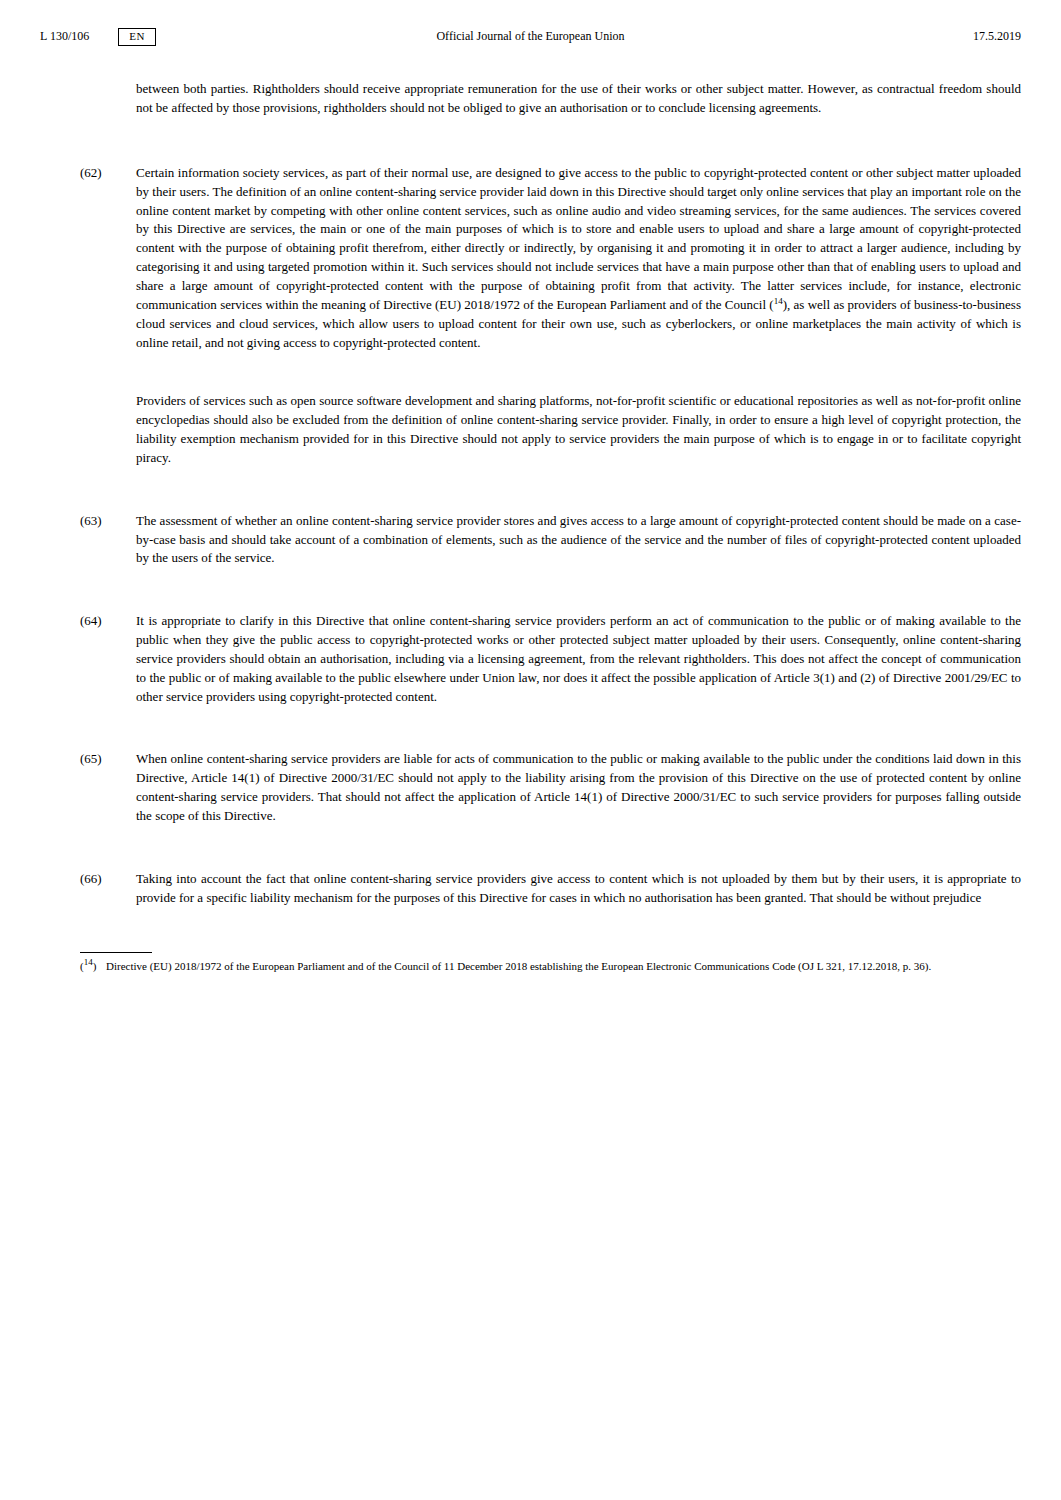L 130/106 EN
Official Journal of the European Union
17.5.2019
between both parties. Rightholders should receive appropriate remuneration for the use of their works or other subject matter. However, as contractual freedom should not be affected by those provisions, rightholders should not be obliged to give an authorisation or to conclude licensing agreements.
(62)
Certain information society services, as part of their normal use, are designed to give access to the public to copyright-protected content or other subject matter uploaded by their users. The definition of an online content-sharing service provider laid down in this Directive should target only online services that play an important role on the online content market by competing with other online content services, such as online audio and video streaming services, for the same audiences. The services covered by this Directive are services, the main or one of the main purposes of which is to store and enable users to upload and share a large amount of copyright-protected content with the purpose of obtaining profit therefrom, either directly or indirectly, by organising it and promoting it in order to attract a larger audience, including by categorising it and using targeted promotion within it. Such services should not include services that have a main purpose other than that of enabling users to upload and share a large amount of copyright-protected content with the purpose of obtaining profit from that activity. The latter services include, for instance, electronic communication services within the meaning of Directive (EU) 2018/1972 of the European Parliament and of the Council (14), as well as providers of business-to-business cloud services and cloud services, which allow users to upload content for their own use, such as cyberlockers, or online marketplaces the main activity of which is online retail, and not giving access to copyright-protected content.
Providers of services such as open source software development and sharing platforms, not-for-profit scientific or educational repositories as well as not-for-profit online encyclopedias should also be excluded from the definition of online content-sharing service provider. Finally, in order to ensure a high level of copyright protection, the liability exemption mechanism provided for in this Directive should not apply to service providers the main purpose of which is to engage in or to facilitate copyright piracy.
(63)
The assessment of whether an online content-sharing service provider stores and gives access to a large amount of copyright-protected content should be made on a case-by-case basis and should take account of a combination of elements, such as the audience of the service and the number of files of copyright-protected content uploaded by the users of the service.
(64)
It is appropriate to clarify in this Directive that online content-sharing service providers perform an act of communication to the public or of making available to the public when they give the public access to copyright-protected works or other protected subject matter uploaded by their users. Consequently, online content-sharing service providers should obtain an authorisation, including via a licensing agreement, from the relevant rightholders. This does not affect the concept of communication to the public or of making available to the public elsewhere under Union law, nor does it affect the possible application of Article 3(1) and (2) of Directive 2001/29/EC to other service providers using copyright-protected content.
(65)
When online content-sharing service providers are liable for acts of communication to the public or making available to the public under the conditions laid down in this Directive, Article 14(1) of Directive 2000/31/EC should not apply to the liability arising from the provision of this Directive on the use of protected content by online content-sharing service providers. That should not affect the application of Article 14(1) of Directive 2000/31/EC to such service providers for purposes falling outside the scope of this Directive.
(66)
Taking into account the fact that online content-sharing service providers give access to content which is not uploaded by them but by their users, it is appropriate to provide for a specific liability mechanism for the purposes of this Directive for cases in which no authorisation has been granted. That should be without prejudice
(14)
Directive (EU) 2018/1972 of the European Parliament and of the Council of 11 December 2018 establishing the European Electronic Communications Code (OJ L 321, 17.12.2018, p. 36).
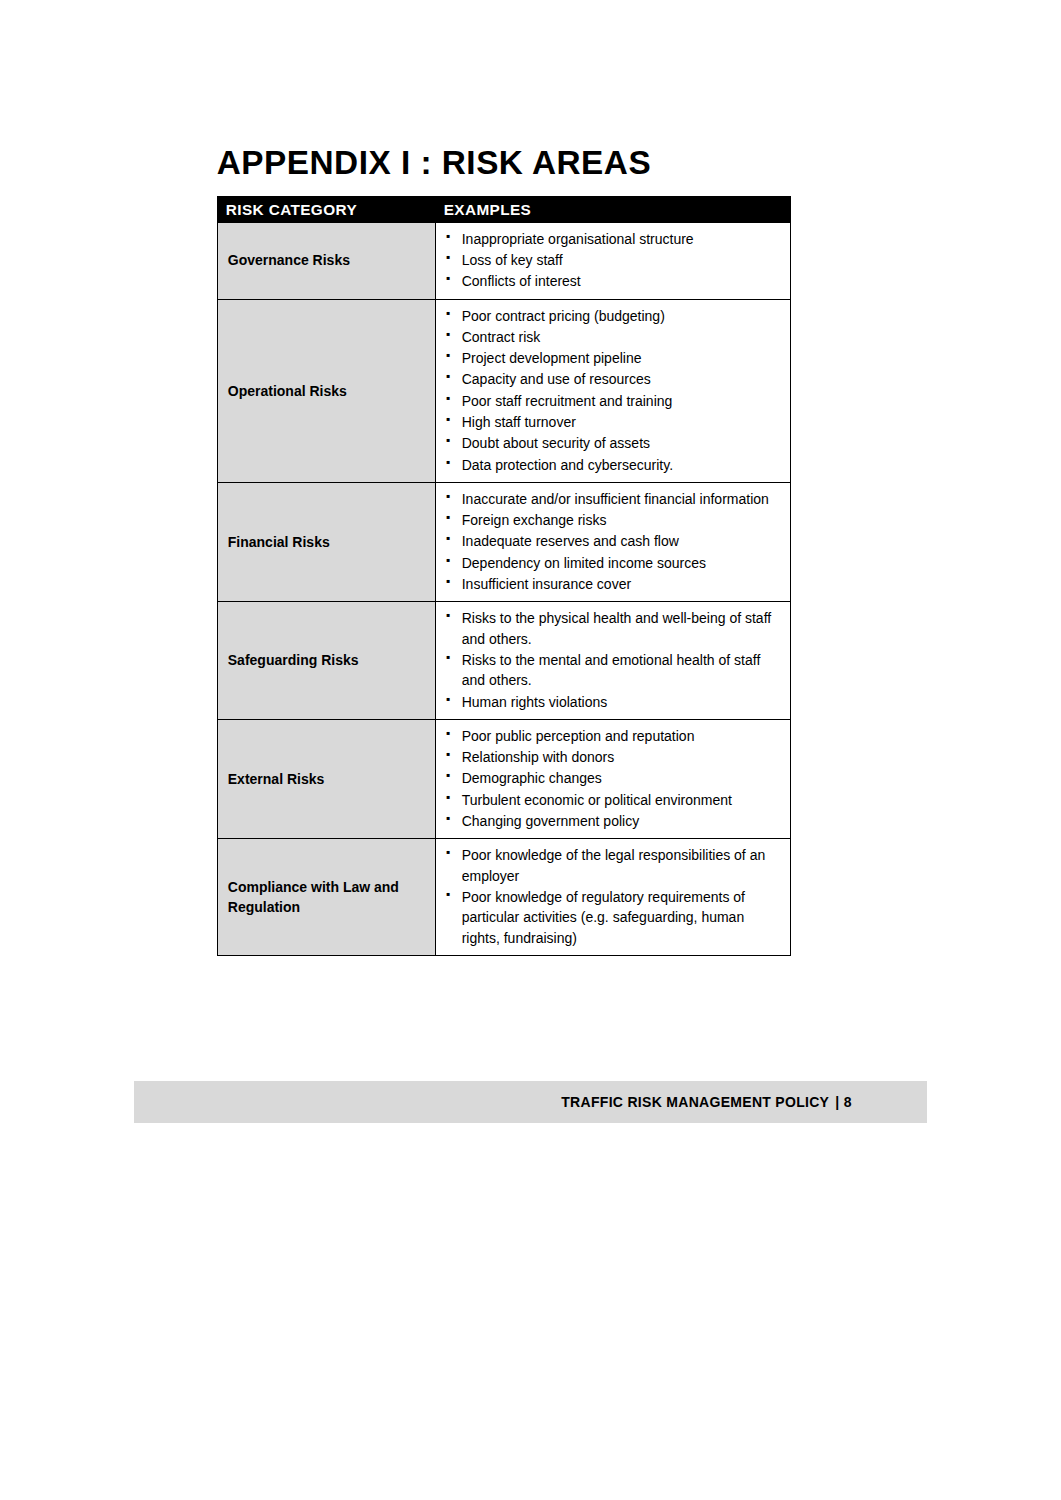APPENDIX I : RISK AREAS
| RISK CATEGORY | EXAMPLES |
| --- | --- |
| Governance Risks | Inappropriate organisational structure Loss of key staff Conflicts of interest |
| Operational Risks | Poor contract pricing (budgeting) Contract risk Project development pipeline Capacity and use of resources Poor staff recruitment and training High staff turnover Doubt about security of assets Data protection and cybersecurity. |
| Financial Risks | Inaccurate and/or insufficient financial information Foreign exchange risks Inadequate reserves and cash flow Dependency on limited income sources Insufficient insurance cover |
| Safeguarding Risks | Risks to the physical health and well-being of staff and others. Risks to the mental and emotional health of staff and others. Human rights violations |
| External Risks | Poor public perception and reputation Relationship with donors Demographic changes Turbulent economic or political environment Changing government policy |
| Compliance with Law and Regulation | Poor knowledge of the legal responsibilities of an employer Poor knowledge of regulatory requirements of particular activities (e.g. safeguarding, human rights, fundraising) |
TRAFFIC RISK MANAGEMENT POLICY| 8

########################################

**Instructions to follow**
Reply with nothing but the number of lines in the listing that include "account".

**Reply**
2